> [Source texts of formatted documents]
■ ■ ■ ■ ■

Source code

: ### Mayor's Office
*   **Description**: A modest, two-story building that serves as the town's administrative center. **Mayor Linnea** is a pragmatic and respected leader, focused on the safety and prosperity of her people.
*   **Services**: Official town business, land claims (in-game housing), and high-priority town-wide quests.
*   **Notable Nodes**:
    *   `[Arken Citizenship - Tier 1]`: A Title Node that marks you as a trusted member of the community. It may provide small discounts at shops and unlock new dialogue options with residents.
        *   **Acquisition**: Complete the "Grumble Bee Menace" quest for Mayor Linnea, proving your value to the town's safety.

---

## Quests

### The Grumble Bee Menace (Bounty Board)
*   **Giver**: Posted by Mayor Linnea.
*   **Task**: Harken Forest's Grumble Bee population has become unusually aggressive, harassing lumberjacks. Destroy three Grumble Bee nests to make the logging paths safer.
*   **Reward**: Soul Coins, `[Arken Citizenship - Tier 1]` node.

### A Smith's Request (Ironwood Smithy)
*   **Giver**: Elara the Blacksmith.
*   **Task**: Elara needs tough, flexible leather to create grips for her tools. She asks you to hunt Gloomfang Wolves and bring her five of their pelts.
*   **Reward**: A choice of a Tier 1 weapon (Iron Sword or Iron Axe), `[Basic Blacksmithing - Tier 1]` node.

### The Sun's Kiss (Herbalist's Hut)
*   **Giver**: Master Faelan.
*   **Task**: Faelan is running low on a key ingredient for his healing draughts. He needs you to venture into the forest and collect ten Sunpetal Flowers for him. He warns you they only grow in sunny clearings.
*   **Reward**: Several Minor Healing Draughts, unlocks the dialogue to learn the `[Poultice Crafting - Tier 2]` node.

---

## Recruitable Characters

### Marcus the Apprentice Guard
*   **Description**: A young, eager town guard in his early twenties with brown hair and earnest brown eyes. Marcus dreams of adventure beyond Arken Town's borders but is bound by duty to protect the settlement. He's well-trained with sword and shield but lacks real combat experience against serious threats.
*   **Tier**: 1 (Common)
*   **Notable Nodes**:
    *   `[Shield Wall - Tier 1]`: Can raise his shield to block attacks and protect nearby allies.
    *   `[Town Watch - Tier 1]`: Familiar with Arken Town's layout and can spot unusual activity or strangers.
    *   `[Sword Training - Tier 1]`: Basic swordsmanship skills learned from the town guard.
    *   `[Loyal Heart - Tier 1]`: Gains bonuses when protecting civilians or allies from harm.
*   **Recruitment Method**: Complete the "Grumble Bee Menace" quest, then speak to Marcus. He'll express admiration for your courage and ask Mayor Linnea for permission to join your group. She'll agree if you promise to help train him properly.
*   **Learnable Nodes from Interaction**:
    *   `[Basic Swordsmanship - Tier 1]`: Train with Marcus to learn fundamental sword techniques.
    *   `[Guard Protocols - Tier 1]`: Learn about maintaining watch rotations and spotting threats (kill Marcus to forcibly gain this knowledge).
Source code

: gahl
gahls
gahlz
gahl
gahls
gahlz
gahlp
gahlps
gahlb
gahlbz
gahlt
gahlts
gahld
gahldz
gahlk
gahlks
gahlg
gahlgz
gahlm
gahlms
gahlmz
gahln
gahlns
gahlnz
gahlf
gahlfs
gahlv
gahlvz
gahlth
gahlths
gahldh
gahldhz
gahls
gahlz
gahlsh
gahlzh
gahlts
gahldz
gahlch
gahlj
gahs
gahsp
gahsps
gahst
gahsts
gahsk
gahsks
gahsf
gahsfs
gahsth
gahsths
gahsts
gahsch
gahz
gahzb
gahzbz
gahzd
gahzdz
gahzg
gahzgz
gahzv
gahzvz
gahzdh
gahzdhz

■ ■ ■ ■ ■

> [REQUEST]
Convert all of the lines above into one numbered list, leaving out any blank lines.

> [SOLUTION TO THE PROBLEM]
1. Source code
2. : ### Mayor's Office
3. *   **Description**: A modest, two-story building that serves as the town's administrative center. **Mayor Linnea** is a pragmatic and respected leader, focused on the safety and prosperity of her people.
4. *   **Services**: Official town business, land claims (in-game housing), and high-priority town-wide quests.
5. *   **Notable Nodes**:
6.     *   `[Arken Citizenship - Tier 1]`: A Title Node that marks you as a trusted member of the community. It may provide small discounts at shops and unlock new dialogue options with residents.
7.         *   **Acquisition**: Complete the "Grumble Bee Menace" quest for Mayor Linnea, proving your value to the town's safety.
8. ---
9. ## Quests
10. ### The Grumble Bee Menace (Bounty Board)
11. *   **Giver**: Posted by Mayor Linnea.
12. *   **Task**: Harken Forest's Grumble Bee population has become unusually aggressive, harassing lumberjacks. Destroy three Grumble Bee nests to make the logging paths safer.
13. *   **Reward**: Soul Coins, `[Arken Citizenship - Tier 1]` node.
14. ### A Smith's Request (Ironwood Smithy)
15. *   **Giver**: Elara the Blacksmith.
16. *   **Task**: Elara needs tough, flexible leather to create grips for her tools. She asks you to hunt Gloomfang Wolves and bring her five of their pelts.
17. *   **Reward**: A choice of a Tier 1 weapon (Iron Sword or Iron Axe), `[Basic Blacksmithing - Tier 1]` node.
18. ### The Sun's Kiss (Herbalist's Hut)
19. *   **Giver**: Master Faelan.
20. *   **Task**: Faelan is running low on a key ingredient for his healing draughts. He needs you to venture into the forest and collect ten Sunpetal Flowers for him. He warns you they only grow in sunny clearings.
21. *   **Reward**: Several Minor Healing Draughts, unlocks the dialogue to learn the `[Poultice Crafting - Tier 2]` node.
22. ---
23. ## Recruitable Characters
24. ### Marcus the Apprentice Guard
25. *   **Description**: A young, eager town guard in his early twenties with brown hair and earnest brown eyes. Marcus dreams of adventure beyond Arken Town's borders but is bound by duty to protect the settlement. He's well-trained with sword and shield but lacks real combat experience against serious threats.
26. *   **Tier**: 1 (Common)
27. *   **Notable Nodes**:
28.     *   `[Shield Wall - Tier 1]`: Can raise his shield to block attacks and protect nearby allies.
29.     *   `[Town Watch - Tier 1]`: Familiar with Arken Town's layout and can spot unusual activity or strangers.
30.     *   `[Sword Training - Tier 1]`: Basic swordsmanship skills learned from the town guard.
31.     *   `[Loyal Heart - Tier 1]`: Gains bonuses when protecting civilians or allies from harm.
32. *   **Recruitment Method**: Complete the "Grumble Bee Menace" quest, then speak to Marcus. He'll express admiration for your courage and ask Mayor Linnea for permission to join your group. She'll agree if you promise to help train him properly.
33. *   **Learnable Nodes from Interaction**:
34.     *   `[Basic Swordsmanship - Tier 1]`: Train with Marcus to learn fundamental sword techniques.
35.     *   `[Guard Protocols - Tier 1]`: Learn about maintaining watch rotations and spotting threats (kill Marcus to forcibly gain this knowledge).
36. Source code
37. : gahl
38. gahls
39. gahlz
40. gahl
41. gahls
42. gahlz
43. gahlp
44. gahlps
45. gahlb
46. gahlbz
47. gahlt
48. gahlts
49. gahld
50. gahldz
51. gahlk
52. gahlks
53. gahlg
54. gahlgz
55. gahlm
56. gahlms
57. gahlmz
58. gahln
59. gahlns
60. gahlnz
61. gahlf
62. gahlfs
63. gahlv
64. gahlvz
65. gahlth
66. gahlths
67. gahldh
68. gahldhz
69. gahls
70. gahlz
71. gahlsh
72. gahlzh
73. gahlts
74. gahldz
75. gahlch
76. gahlj
77. gahs
78. gahsp
79. gahsps
80. gahst
81. gahsts
82. gahsk
83. gahsks
84. gahsf
85. gahsfs
86. gahsth
87. gahsths
88. gahsts
89. gahsch
90. gahz
91. gahzb
92. gahzbz
93. gahzd
94. gahzdz
95. gahzg
96. gahzgz
97. gahzv
98. gahzvz
99. gahzdh
100. gahzdhz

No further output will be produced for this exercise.